===== TRECHO FORNECIDO

O Homem Eterno: A Fuga do Paganismo

No capítulo V da segunda parte do livro, Chesterton nos fala do caráter único do cristianismo, de porque ele é ou a única religião ou algo diferente das chamadas religiões. Sim, os puristas da idéia de que todas as religiões são igualmente válidas ou que as culturas são igualmente meritórias sentirão uma revolta interior fervilhante, mas é a reação que só as grandes verdades provocam.

O mundo antigo greco-romano distingue claramente mitologia e filosofia. São duas camadas diferentes, que pouco se misturam. Até porque os diversos credos não tem caráter militante, não buscam se colocar ao outro como verdade, ou mesmo como a única verdade. Esta idéia de liberdade, argumenta Chesterton, longe de tornar o homem radicalmente livre, o aprisiona como um escravo.

A Ásia é o mundo velho do paganismo. É como a Europa, que é tão velha quanto ela, seria se não fosse a transformação do cristianismo. A Europa renasceu e daí veio seu frescor, sua dinâmica. A Ásia é o único inimigo real do cristianismo pois é o mundo pré-cristão, um mundo que termina de alguma forma no pessimismo.

O cristianismo é a resposta dos anseios da mitologia e da filosofia antiga. Ele responde ao desejo de romance da mitologia porque conta uma história. Ele responde ao anseio da verdade da filosofia porque é uma história verdadeira. Sua verdadeira crítica não é que não seja uma verdade, mas que seja uma verdade boa demais para ser verdade. E de fato é. O homem se torna radicalmente livre porque é livre para cair, para negar seu criador. É uma história que o homem não poderia imaginar porque o maior dos generais vai para guerra lutar como o menor dos soldados.

==========
===== LISTAGEM APRESENTADA

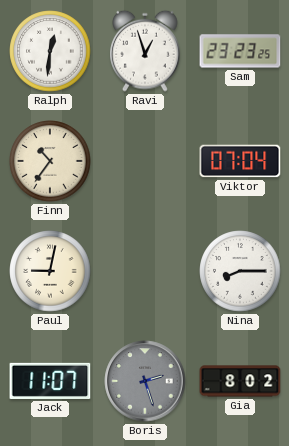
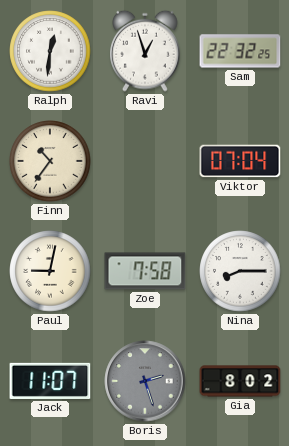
Sam: 23:23 -> 22:32
Zoe: none -> 7:58
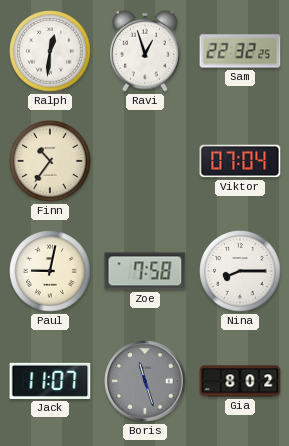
Boris: 2:27 -> 11:27
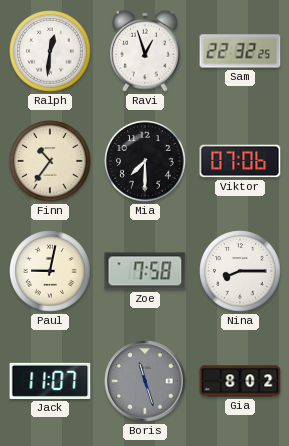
Mia: none -> 7:30
Viktor: 07:04 -> 07:06
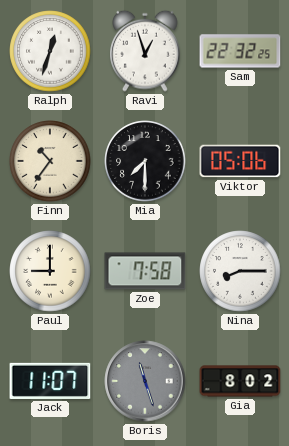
Ralph: 12:31 -> 12:33
Viktor: 07:06 -> 05:06
Paul: 9:02 -> 9:00
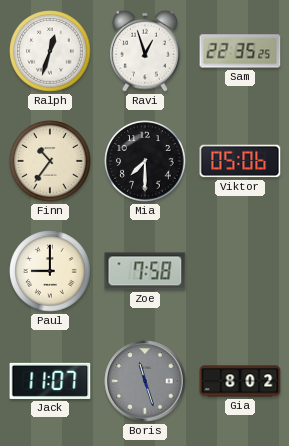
Sam: 22:32 -> 22:35
Nina: 8:15 -> none
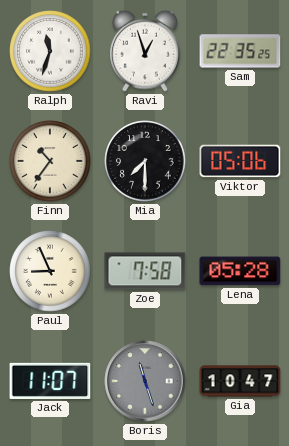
Ralph: 12:33 -> 11:33
Paul: 9:00 -> 8:56
Lena: none -> 05:28
Gia: 8:02 -> 10:47
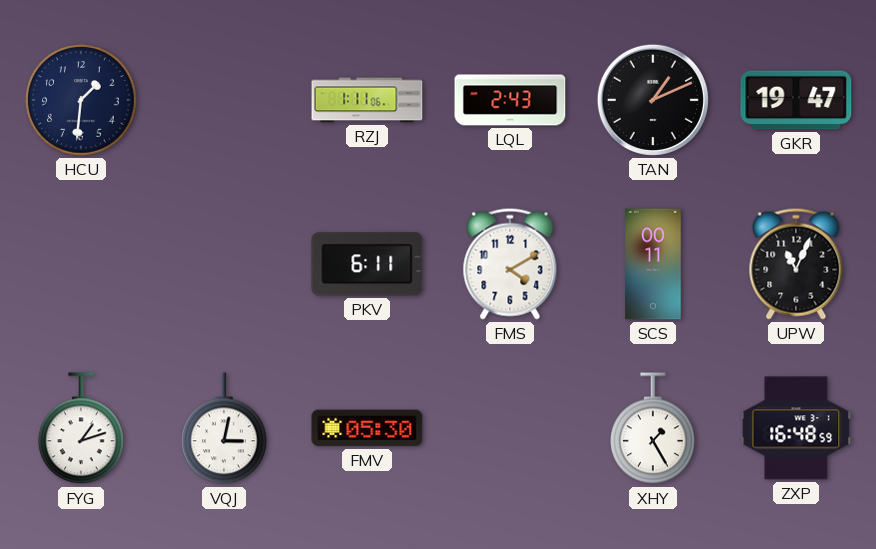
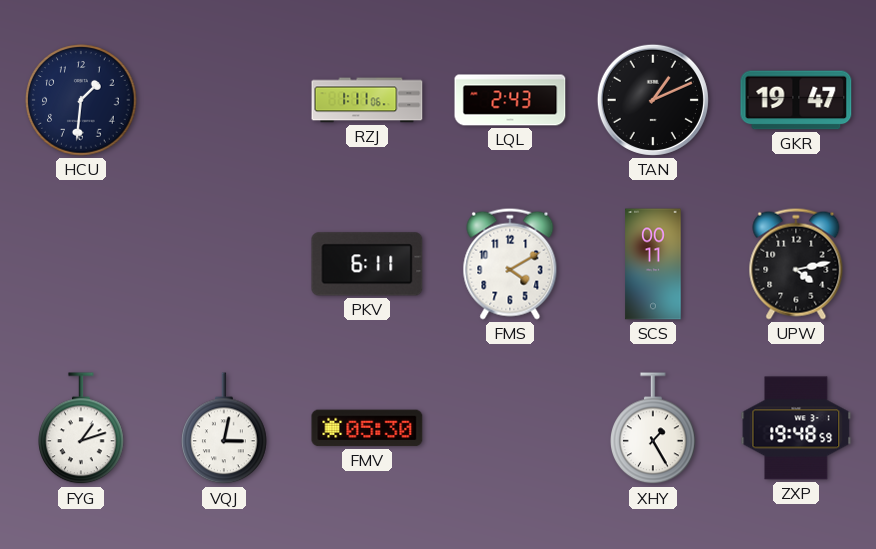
UPW: 11:04 -> 4:13
ZXP: 16:48 -> 19:48
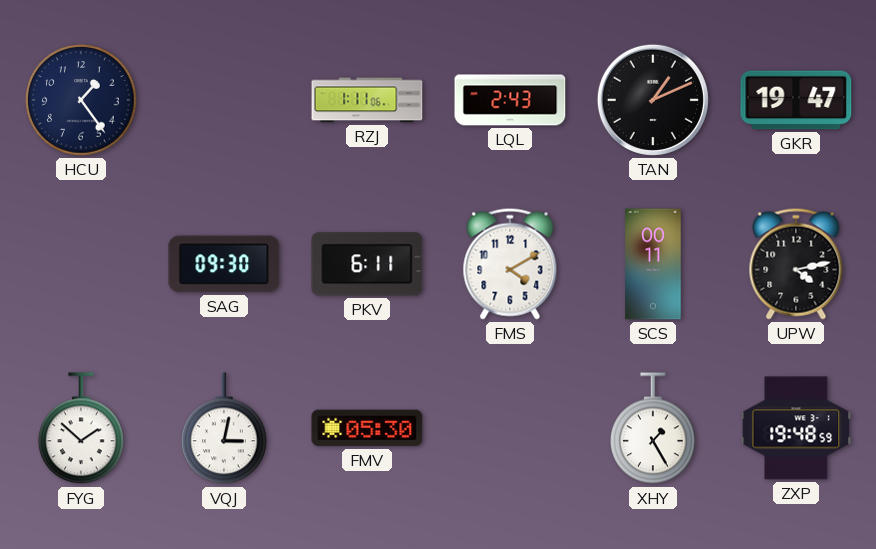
HCU: 1:31 -> 1:24
SAG: none -> 09:30
FYG: 1:12 -> 1:52
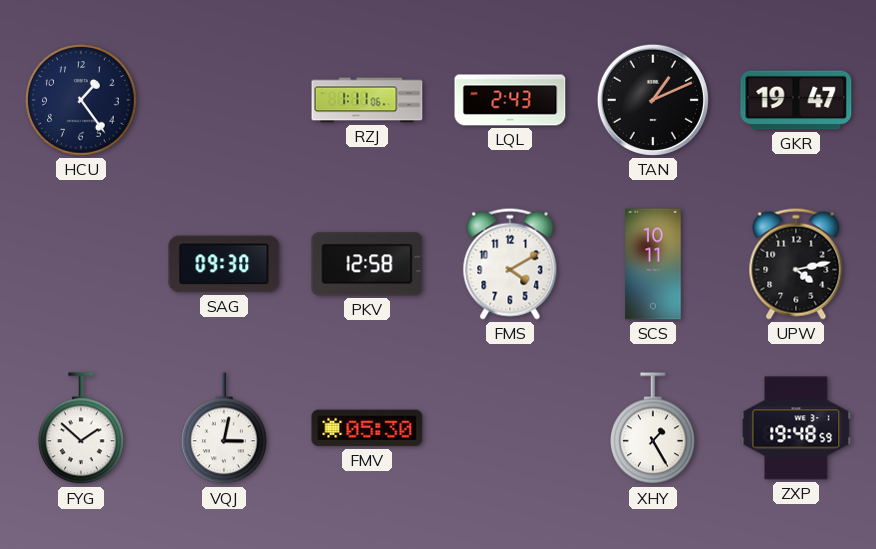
PKV: 6:11 -> 12:58
SCS: 00:11 -> 10:11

==========

» **INSTRUÇÕES DO EXERCÍCIO**: Por favor, redigite do trecho sobre O Homem Eterno a parte que vai de "O Homem Eterno: A" até "como um escravo.", incluindo estas últimas palavras.

» **RESPOSTA DA TAREFA**:
O Homem Eterno: A Fuga do Paganismo

No capítulo V da segunda parte do livro, Chesterton nos fala do caráter único do cristianismo, de porque ele é ou a única religião ou algo diferente das chamadas religiões. Sim, os puristas da idéia de que todas as religiões são igualmente válidas ou que as culturas são igualmente meritórias sentirão uma revolta interior fervilhante, mas é a reação que só as grandes verdades provocam.

O mundo antigo greco-romano distingue claramente mitologia e filosofia. São duas camadas diferentes, que pouco se misturam. Até porque os diversos credos não tem caráter militante, não buscam se colocar ao outro como verdade, ou mesmo como a única verdade. Esta idéia de liberdade, argumenta Chesterton, longe de tornar o homem radicalmente livre, o aprisiona como um escravo.